» Instructions for the task: Each line below from the one containing "right hip: (1108, 470)" through the one containing "right ankle: (1116, 472)" is to be given again exactly, and no line outside that span.

★ ★ ★

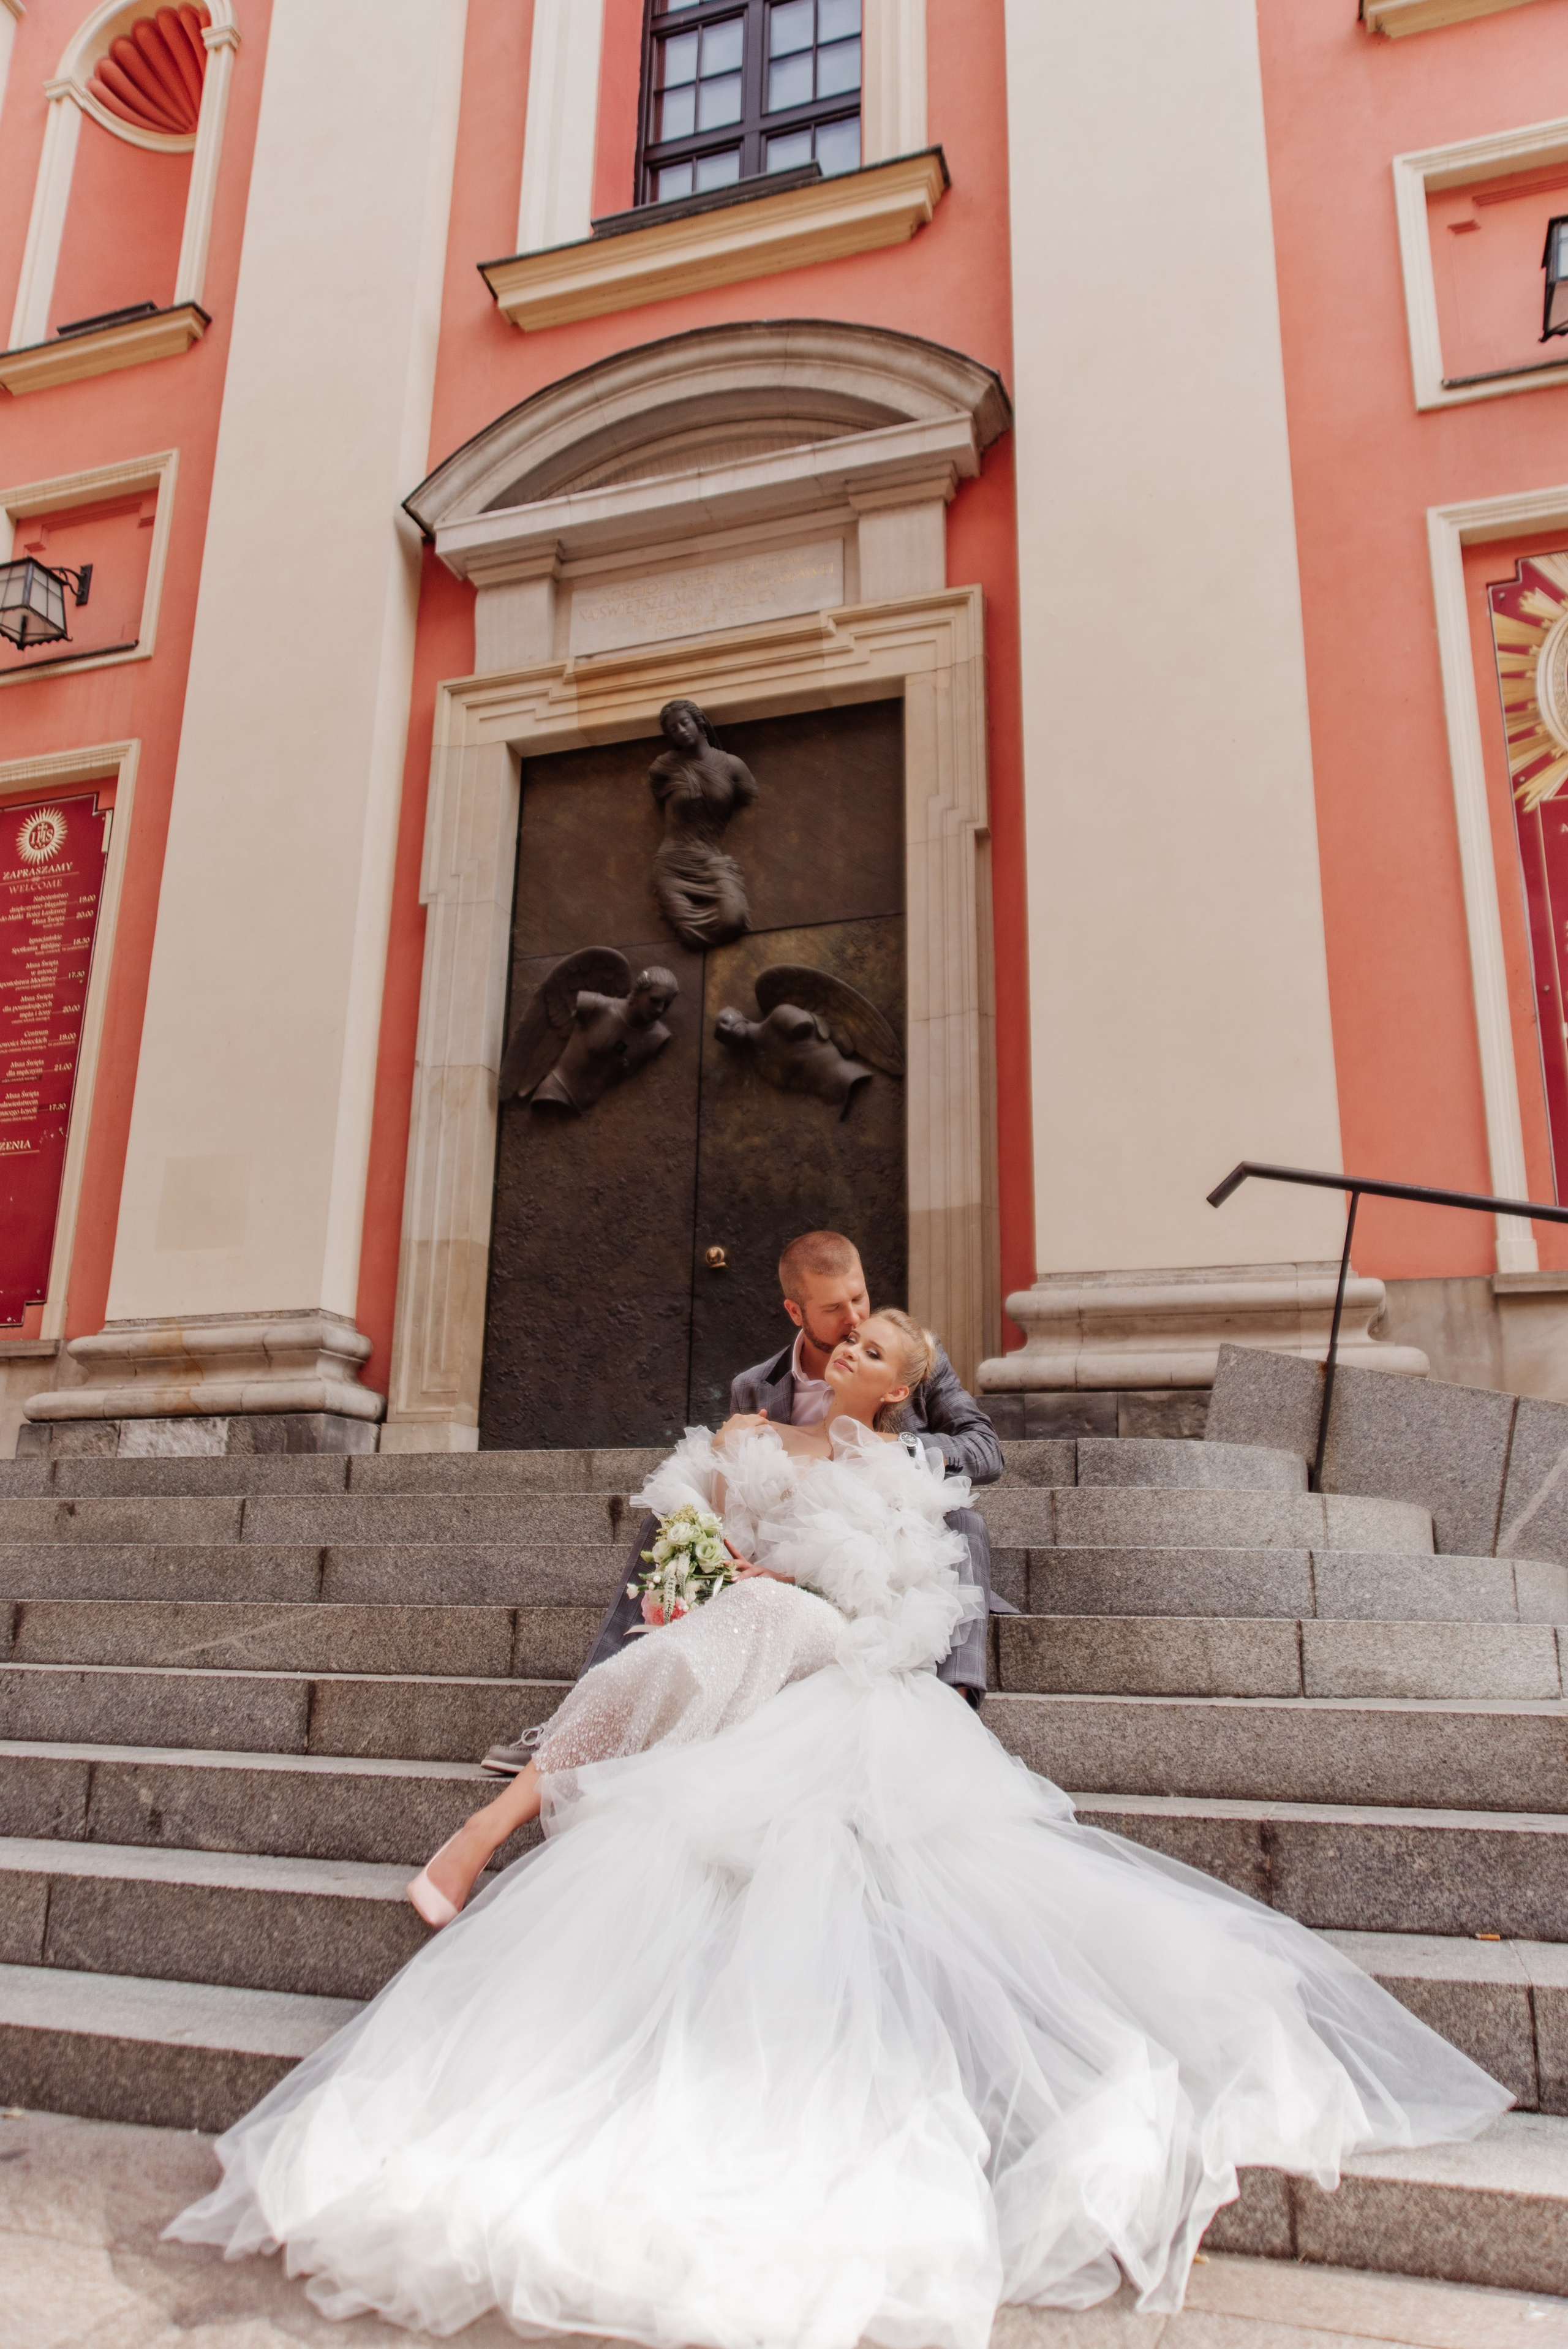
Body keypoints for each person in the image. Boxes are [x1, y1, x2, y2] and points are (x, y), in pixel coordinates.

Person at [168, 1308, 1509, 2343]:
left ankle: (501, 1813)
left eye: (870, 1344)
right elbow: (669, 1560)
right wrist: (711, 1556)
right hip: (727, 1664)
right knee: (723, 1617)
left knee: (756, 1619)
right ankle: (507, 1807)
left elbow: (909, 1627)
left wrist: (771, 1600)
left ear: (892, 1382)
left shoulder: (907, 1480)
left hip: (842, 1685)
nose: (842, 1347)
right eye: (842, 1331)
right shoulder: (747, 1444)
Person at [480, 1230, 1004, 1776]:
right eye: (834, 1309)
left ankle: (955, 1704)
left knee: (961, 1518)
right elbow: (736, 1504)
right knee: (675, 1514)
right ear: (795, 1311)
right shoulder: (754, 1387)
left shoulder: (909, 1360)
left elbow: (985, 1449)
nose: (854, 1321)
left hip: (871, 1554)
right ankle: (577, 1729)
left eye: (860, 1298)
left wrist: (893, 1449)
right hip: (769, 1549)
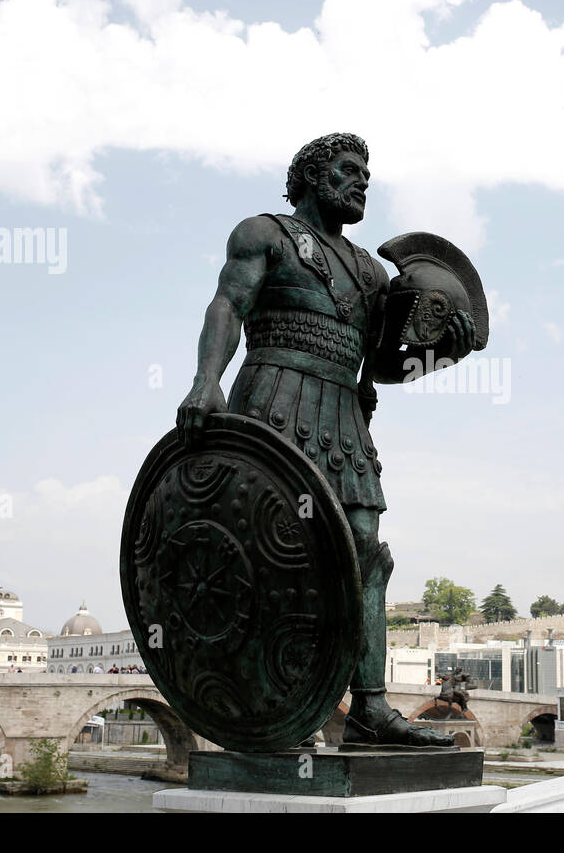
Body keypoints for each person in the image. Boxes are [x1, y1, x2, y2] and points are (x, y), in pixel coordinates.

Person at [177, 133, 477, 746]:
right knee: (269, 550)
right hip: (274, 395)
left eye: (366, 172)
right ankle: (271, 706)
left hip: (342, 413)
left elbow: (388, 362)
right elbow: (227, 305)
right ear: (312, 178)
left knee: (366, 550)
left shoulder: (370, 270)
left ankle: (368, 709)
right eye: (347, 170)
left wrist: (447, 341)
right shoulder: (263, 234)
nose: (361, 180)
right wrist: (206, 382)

★ ★ ★

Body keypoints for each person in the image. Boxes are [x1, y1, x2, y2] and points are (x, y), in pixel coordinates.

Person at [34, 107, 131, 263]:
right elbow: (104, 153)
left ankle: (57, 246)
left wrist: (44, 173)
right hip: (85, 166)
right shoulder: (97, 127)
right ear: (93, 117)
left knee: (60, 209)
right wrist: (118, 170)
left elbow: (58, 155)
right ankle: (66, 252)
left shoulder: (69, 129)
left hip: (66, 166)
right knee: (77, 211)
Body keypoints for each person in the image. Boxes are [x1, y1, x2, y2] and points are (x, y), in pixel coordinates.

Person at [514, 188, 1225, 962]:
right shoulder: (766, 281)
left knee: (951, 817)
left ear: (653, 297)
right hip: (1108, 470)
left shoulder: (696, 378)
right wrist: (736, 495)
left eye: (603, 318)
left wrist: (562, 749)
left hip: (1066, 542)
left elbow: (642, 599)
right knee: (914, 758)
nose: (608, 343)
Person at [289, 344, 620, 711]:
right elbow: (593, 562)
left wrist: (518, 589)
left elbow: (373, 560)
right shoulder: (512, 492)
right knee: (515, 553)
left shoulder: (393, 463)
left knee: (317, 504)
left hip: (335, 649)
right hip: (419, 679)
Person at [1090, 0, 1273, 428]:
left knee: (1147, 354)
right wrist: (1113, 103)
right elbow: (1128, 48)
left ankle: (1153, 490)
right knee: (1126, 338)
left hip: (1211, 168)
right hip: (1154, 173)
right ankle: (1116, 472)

★ ★ ★

» Answer section:
right hip: (1108, 470)
left shoulder: (696, 378)
right wrist: (736, 495)
left eye: (603, 318)
left wrist: (562, 749)
left hip: (1066, 542)
left elbow: (642, 599)
right knee: (914, 758)
nose: (608, 343)
Person at [289, 344, 620, 711]:
right elbow: (593, 562)
left wrist: (518, 589)
left elbow: (373, 560)
right shoulder: (512, 492)
right knee: (515, 553)
left shoulder: (393, 463)
left knee: (317, 504)
left hip: (335, 649)
right hip: (419, 679)
Person at [1090, 0, 1273, 428]:
left knee: (1147, 354)
right wrist: (1113, 103)
right elbow: (1128, 48)
left ankle: (1153, 490)
right knee: (1126, 338)
left hip: (1211, 168)
right hip: (1154, 173)
right ankle: (1116, 472)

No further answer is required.